Tesla Feel The Heat Of An Insider Threat
June 2018 by Colin Tankard, Managing Director, Digital Pathways
Tesla, the luxury electric car maker, seem to have fallen foul of an insider threat episode, with Elon Musk, warning that a disgruntled staff member had altered the company’s IT system code, harvesting highly sensitive information and giving it to others.
Traditionally, the term ‘insider threat’ does indeed invoke images of malicious employees lurking in the shadows of an office attempting to steal company secrets or bring down the system. The reality is, that this form of ‘evil insider’ is infrequent at most companies, though clearly not Tesla, with instances of such threats occurring once in a ‘blue moon’. The real issue and biggest risk to confidential data, is the negligent employee, more commonly categorised as the ‘Unintentional Insider Threat’.
It is common that when a cyber security professional attempts to speak with C-level management about mitigating and even preventing the Insider Threat, the feedback they receive is along the lines of, ‘everyone here is happy. We don’t have disgruntled employees, so we don’t have to worry about Insider Threat!’
Perhaps that is true. But, if you ‘turn the conversation on its head’ and talk about the Insider Threat as unintentional threats; employees who make mistakes – inadvertently causing harm – executives listen.
A Verizon 2015 data breach investigation report showed that ‘Insiders’ are responsible for 90% of security incidents and of these 29% are deliberate and malicious whilst 71% are unintentional, with misuse of systems, log-in/log-out failures, with cloud storage leading the way.
There is no doubt that organisations that understand, address & focus on minimising the damage from the Insider Threat, are going to be the companies that win. And, remember, even if your technologies are not obsolete, you will still need to augment your security protocols for Insider Threats and Unintentional Insider Threats.

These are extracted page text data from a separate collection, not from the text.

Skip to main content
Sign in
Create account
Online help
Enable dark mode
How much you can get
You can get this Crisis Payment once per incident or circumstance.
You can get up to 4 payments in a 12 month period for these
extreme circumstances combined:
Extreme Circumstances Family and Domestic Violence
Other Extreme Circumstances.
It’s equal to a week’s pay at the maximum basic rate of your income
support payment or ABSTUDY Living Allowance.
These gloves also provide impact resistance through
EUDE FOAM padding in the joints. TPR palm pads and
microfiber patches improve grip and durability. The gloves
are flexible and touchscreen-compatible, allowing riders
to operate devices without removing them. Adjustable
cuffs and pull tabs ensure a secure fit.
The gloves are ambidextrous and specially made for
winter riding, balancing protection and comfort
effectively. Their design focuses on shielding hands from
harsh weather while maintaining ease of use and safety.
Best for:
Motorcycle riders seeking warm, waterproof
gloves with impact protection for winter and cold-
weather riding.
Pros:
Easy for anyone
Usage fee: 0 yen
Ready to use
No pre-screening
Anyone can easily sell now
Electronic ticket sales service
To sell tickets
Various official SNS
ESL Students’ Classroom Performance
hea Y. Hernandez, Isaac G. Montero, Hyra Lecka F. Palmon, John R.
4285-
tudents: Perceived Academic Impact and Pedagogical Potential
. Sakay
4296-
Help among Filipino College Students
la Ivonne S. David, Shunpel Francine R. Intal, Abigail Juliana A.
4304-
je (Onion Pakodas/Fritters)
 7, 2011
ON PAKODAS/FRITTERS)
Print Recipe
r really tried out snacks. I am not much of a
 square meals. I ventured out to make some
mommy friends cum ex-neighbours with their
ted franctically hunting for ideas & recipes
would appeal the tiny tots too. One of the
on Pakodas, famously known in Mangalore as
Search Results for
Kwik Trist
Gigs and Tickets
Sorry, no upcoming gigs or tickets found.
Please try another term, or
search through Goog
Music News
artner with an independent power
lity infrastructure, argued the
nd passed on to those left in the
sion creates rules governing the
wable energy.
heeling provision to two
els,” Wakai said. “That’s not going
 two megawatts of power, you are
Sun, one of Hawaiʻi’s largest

Many people think about Firewalls and other deterrents to keep an outside threat from accessing systems. However, with an ‘Insider’ most vulnerabilities that exist can’t be removed because, of course, you need your employees to be productive and, in order for them to be so, they need access and special permissions to perform their jobs.
Having clear visibility into employee actions is critical. For example, what happens when the employee wants to download software, or click on an attachment that will not run unless it runs with an administrative login? Your employee has to assess the threat on their own, even though they may not be qualified to do so. Your user believes the threat to be low, but the cyber security professional knows that this particular risk, is high.

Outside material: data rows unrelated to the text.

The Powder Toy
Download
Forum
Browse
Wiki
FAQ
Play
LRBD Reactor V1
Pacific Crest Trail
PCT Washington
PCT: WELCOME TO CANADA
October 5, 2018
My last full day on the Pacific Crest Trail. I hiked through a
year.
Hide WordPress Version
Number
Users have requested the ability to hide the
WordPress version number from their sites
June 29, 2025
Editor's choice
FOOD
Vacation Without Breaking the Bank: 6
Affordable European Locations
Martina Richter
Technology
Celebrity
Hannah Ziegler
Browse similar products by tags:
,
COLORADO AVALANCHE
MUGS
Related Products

One solution is to use an activity-monitoring tool. With these systems the employee, who is performing a risk assessment ‘on-the-fly’ and chooses to download an attachment they are not supposed to, will be shown a pop-up window. The window will tell them that they are working outside of the established cyber security policies. This simple pop-up can stop employees from being tricked or manipulated. You won’t have users determining what is an acceptable risk, because they will receive a policy notification that they do not have permission to perform a task. In short, employees will learn as they go.
Our experience has shown that as we reduce the number of user errors in handling data it enables the organisation to focus on the real threats such as rouge users. We liken it to reducing the size of the haystack to make finding ‘the pin’ that much easier. Activity monitoring tools enable you to easily see which users are doing ‘risky stuff’, record their actions and block any malicious threats to company data.
One thing is for sure, the Insider Threat is not going to get any better nor is it going to go away. In fact, the opposite is true. So, take steps to limit your company’s risk to Insider Threats whether innocent or not and don’t open yourself out to attacks such as Elon Musk has had the misfortune to experience.